Before beginning his appointment as Dean at UCLA Luskin in January 2017, professor Segura served as the Morris M. Doyle Centennial Professor of Public Policy, professor of political science, and professor and former chair of Chicana/o-Latina/o studies at Stanford University. A member of the Stanford faculty since 2008, he was a faculty affiliate of African and African American studies; American studies; feminist, gender and sexuality studies; Latin American studies; and urban studies. In addition, he was the director of the Center for American Democracy and the director of the Institute on the Politics of Inequality, Race and Ethnicity at Stanford. In 2010, Professor Segura was elected as a fellow of the American Academy of Arts and Sciences. Prior to joining Stanford, he was a member of the faculty at the University of Washington (2005-08), the University of Iowa (2001-05), Claremont Graduate University (1996-2001) and the University of California, Davis (1991-96).
Professor Segura received a B.A. magna cum laude in political science from Loyola University of the South, and an A.M. and a Ph.D. in political science from the University of Illinois at Urbana-Champaign. His research focuses on issues of political representation and social cleavages, the domestic politics of wartime public opinion and the politics of America’s growing Latino minority. Professor Segura has published more than 55 articles and chapters, and he is a co-editor of “Diversity in Democracy: Minority Representation in the United States” and a co-author of four books — “Latino America: How America’s Most Dynamic Population is Poised to Transform the Politics of the Nation;” “Latinos in the New Millennium: An Almanac of Opinion, Behavior, and Policy Preferences;” “The Future is Ours: Minority Politics, Political Behavior, and the Multiracial Era of American Politics;” and “Latino Lives in America: Making It Home.”
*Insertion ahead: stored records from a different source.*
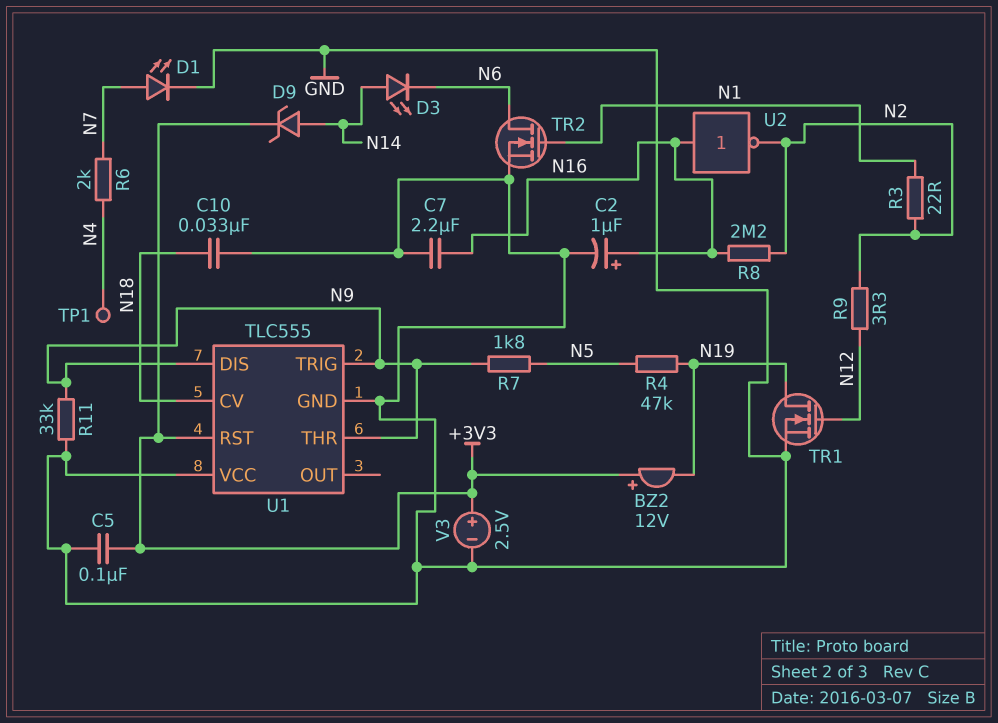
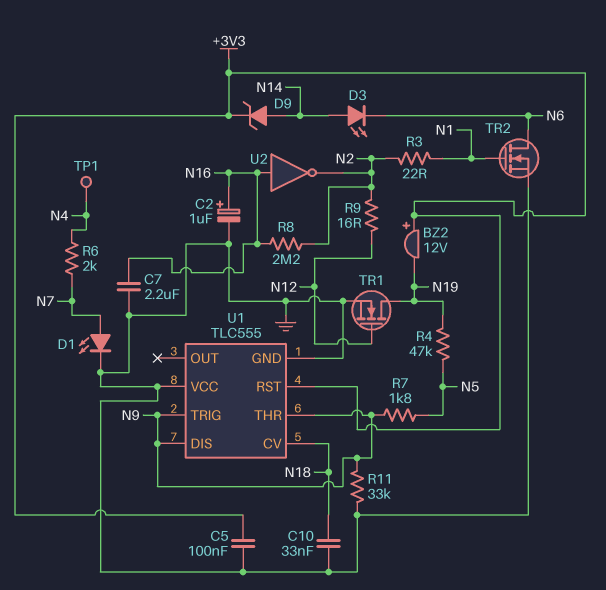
R9: 3.3 (N2, N12) -> 16 (N2, N12)
V3: 2.5V (plus +3V3, minus GND) -> none

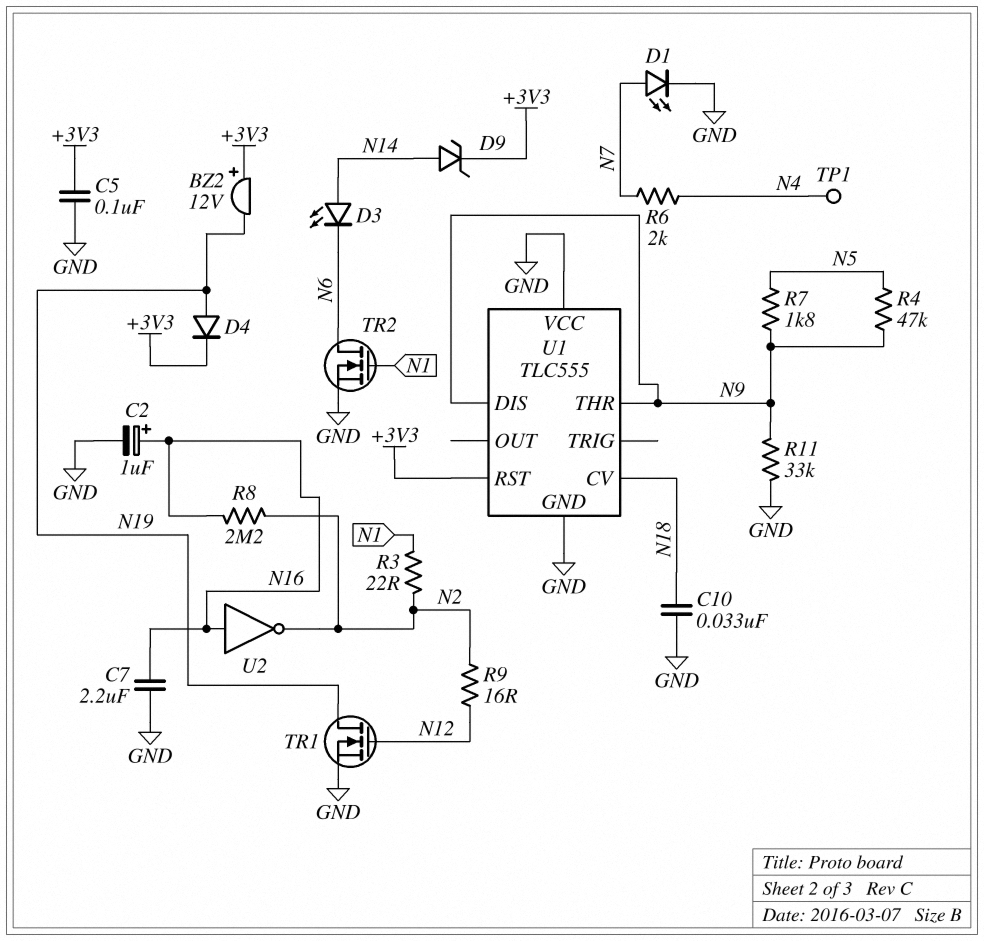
D4: none -> diode (A N19, K +3V3)
R4: 47k (N5, N19) -> 47k (N5, N9)
U1 pin TRIG: N9 -> none

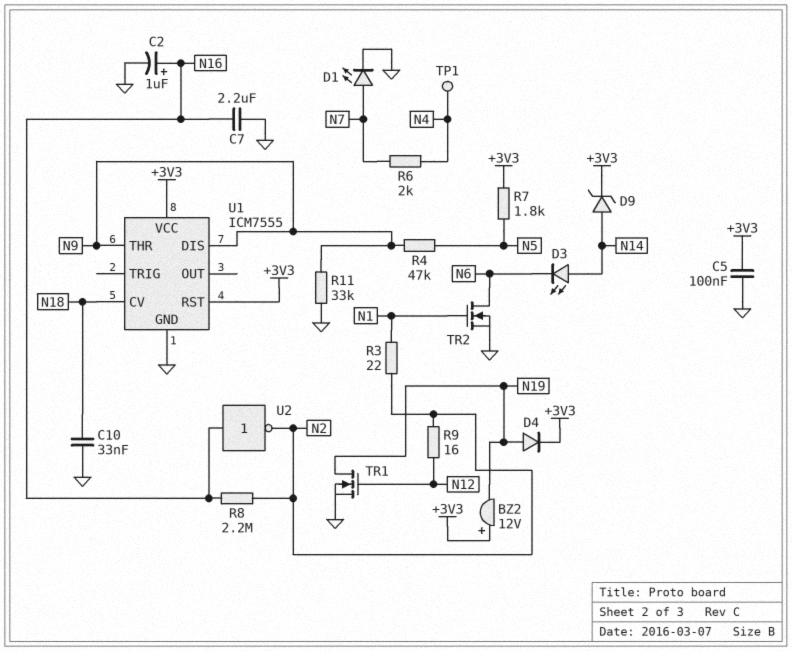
R7: 1.8k (N5, N9) -> 1.8k (+3V3, N5)
U1: TLC555 -> ICM7555
U1 pin VCC: GND -> +3V3

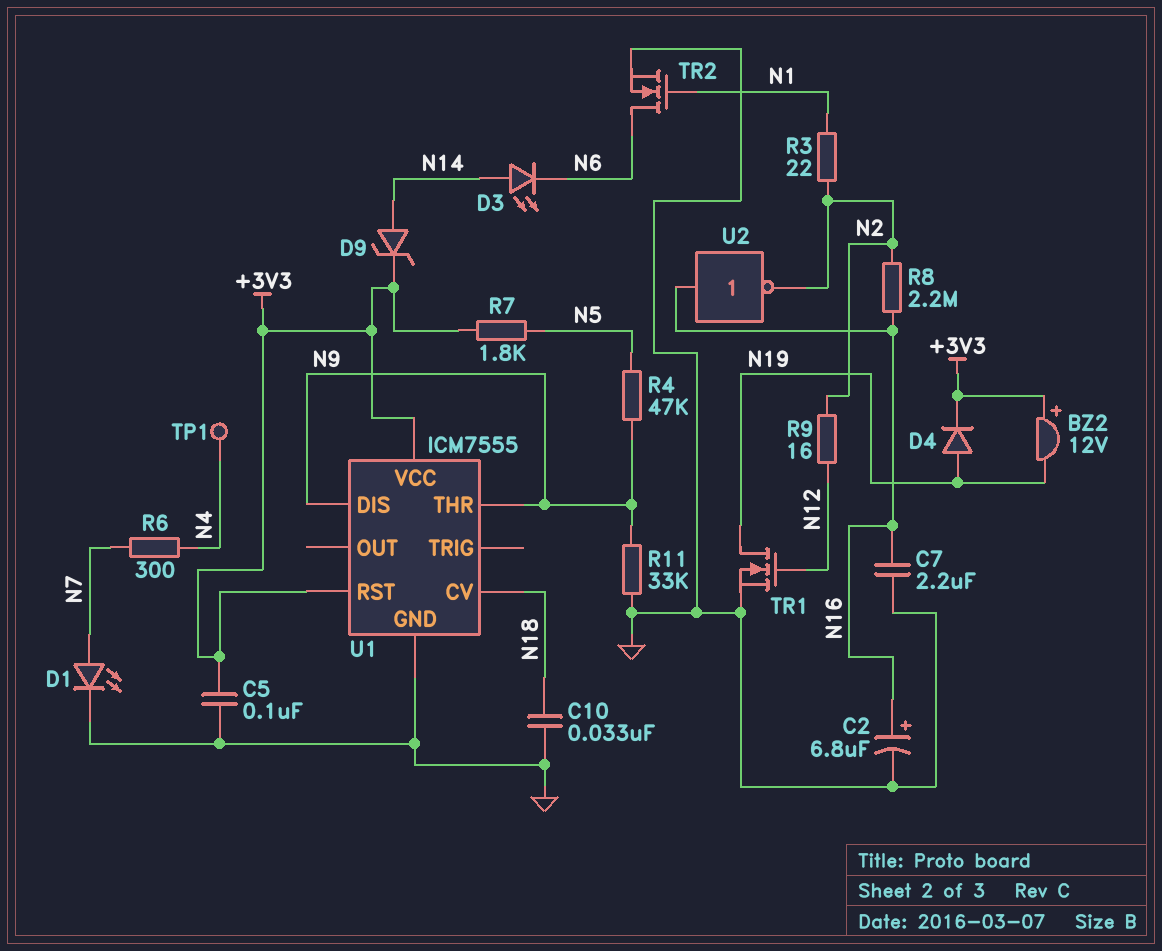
C2: 1uF (plus N16, minus GND) -> 6.8uF (plus N16, minus GND)
R6: 2k (N4, N7) -> 300 (N4, N7)

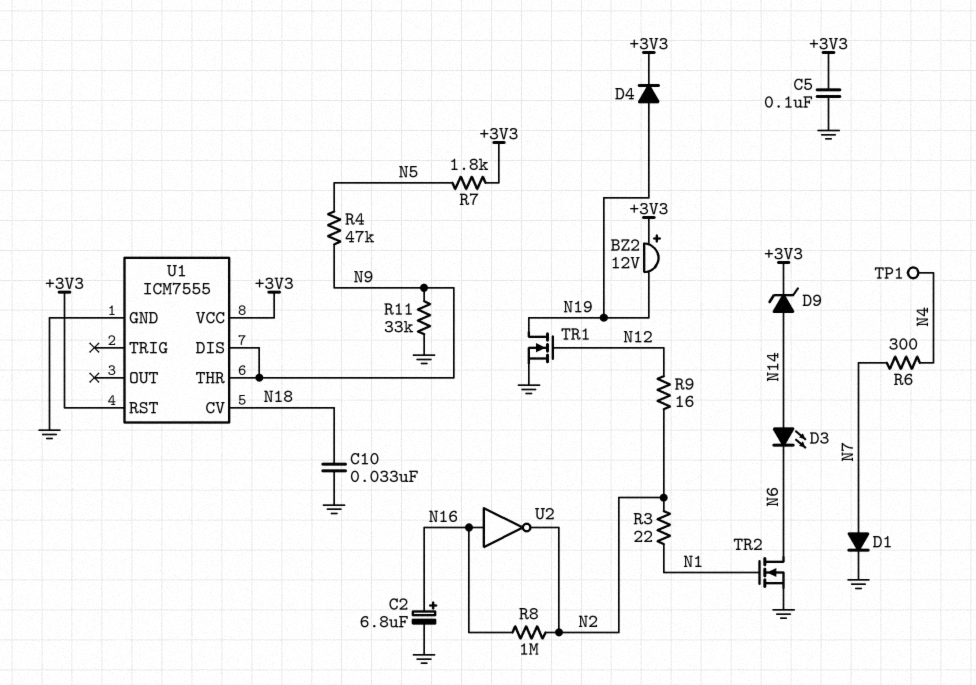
C7: 2.2uF (GND, N16) -> none
D1: LED (A N7, K GND) -> diode (A N7, K GND)
R8: 2.2M (N2, N16) -> 1M (N2, N16)

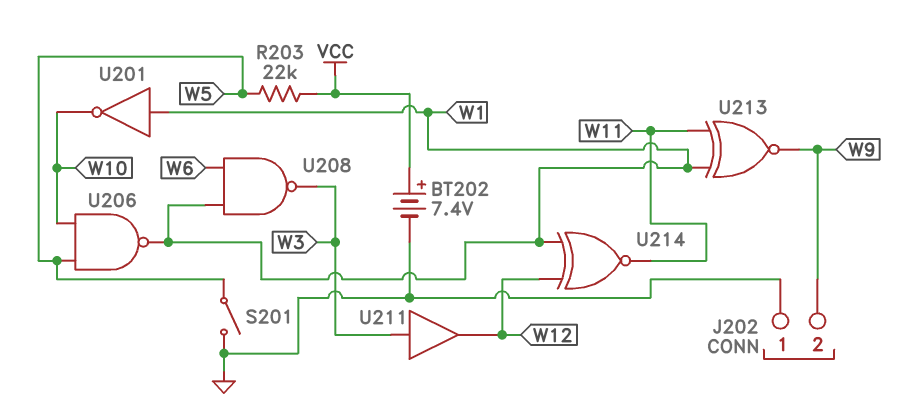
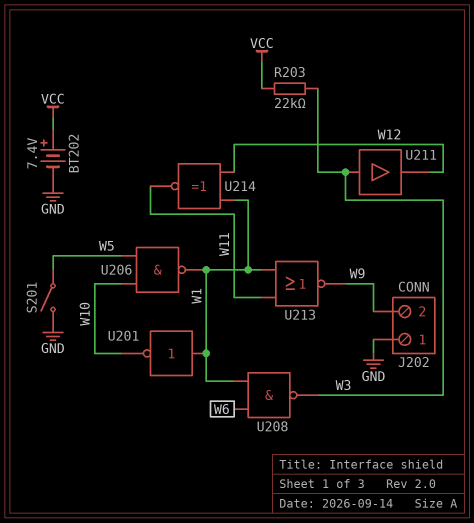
R203: 22k (VCC, W5) -> 22k (VCC, W3)
U213: XNOR (in W1, in W11, out W9) -> NOR (in W1, in W11, out W9)

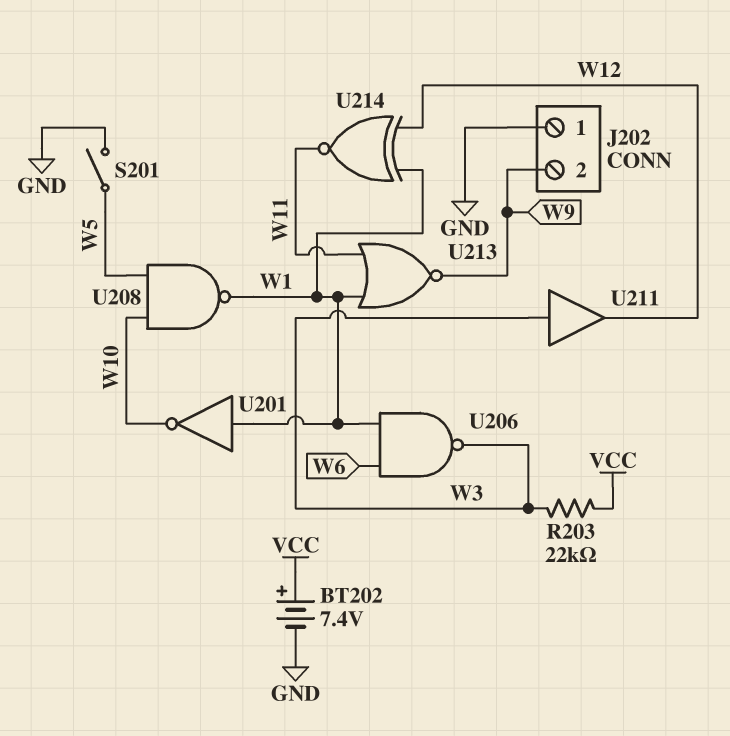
U206: NAND (in W5, in W10, out W1) -> NAND (in W1, in W6, out W3)
U208: NAND (in W1, in W6, out W3) -> NAND (in W5, in W10, out W1)

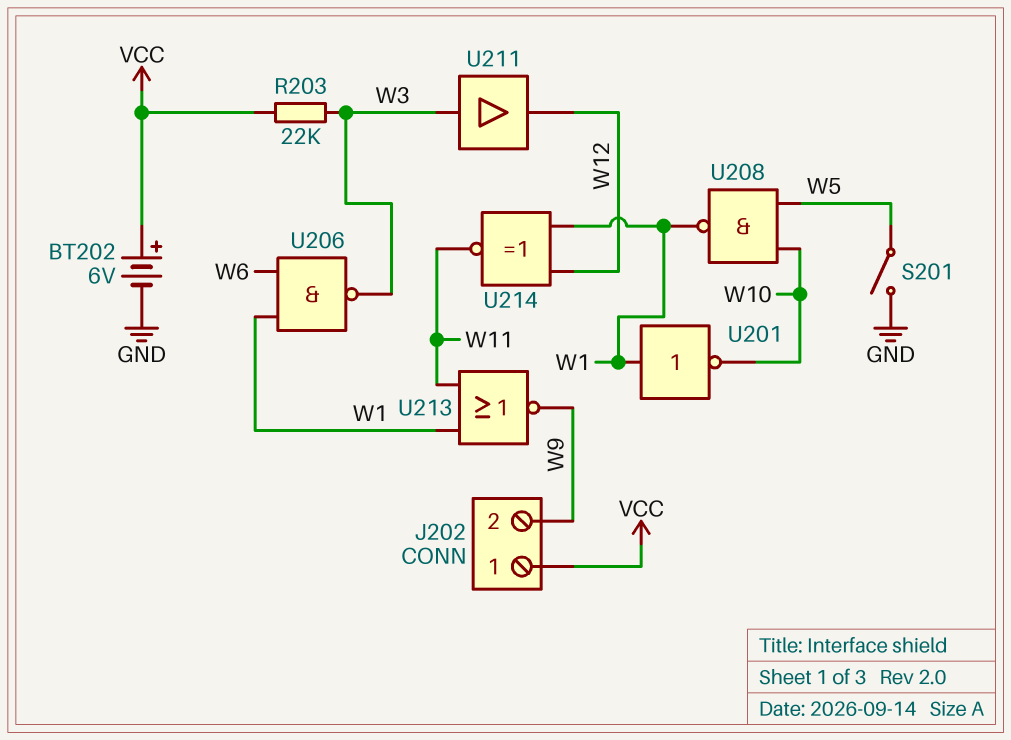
BT202: 7.4V (plus VCC, minus GND) -> 6V (plus VCC, minus GND)
J202 pin 1: GND -> VCC

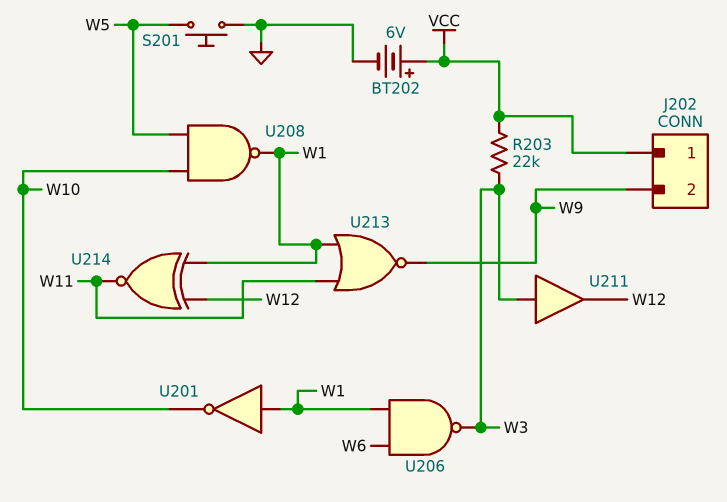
S201: switch (GND, W5) -> button (GND, W5)

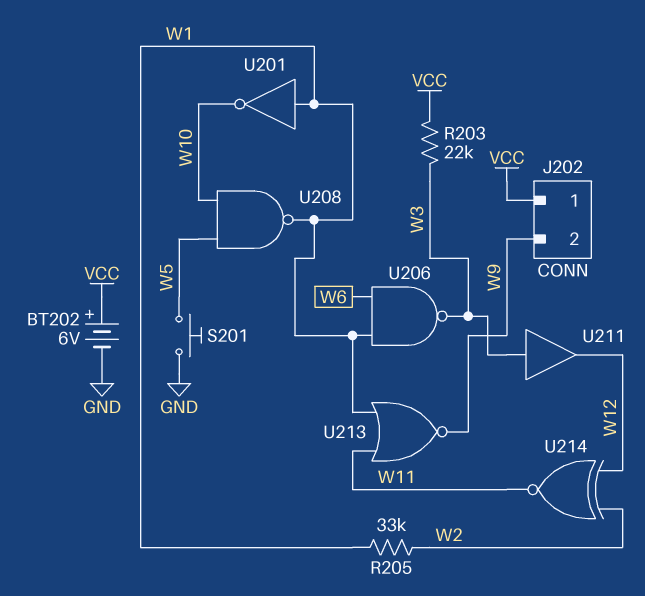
R205: none -> 33k (W1, W2)
U214: XNOR (in W1, in W12, out W11) -> XNOR (in W2, in W12, out W11)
Active in professional service, he has served on numerous committees and editorial boards, and he is a past president of the Western Political Science Association, Midwest Political Science Association and Latino Caucus in Political Science. From 2009 to 2015, he was the co-principal investigator of the American National Election Studies. Moreover, he has briefed members of Congress and senior administration officials on issues related to Latinos, served as an expert witness in three marriage equality cases heard by the Supreme Court, and has filed amicus curiae briefs on subjects as diverse as voting rights, marriage equality and affirmative action.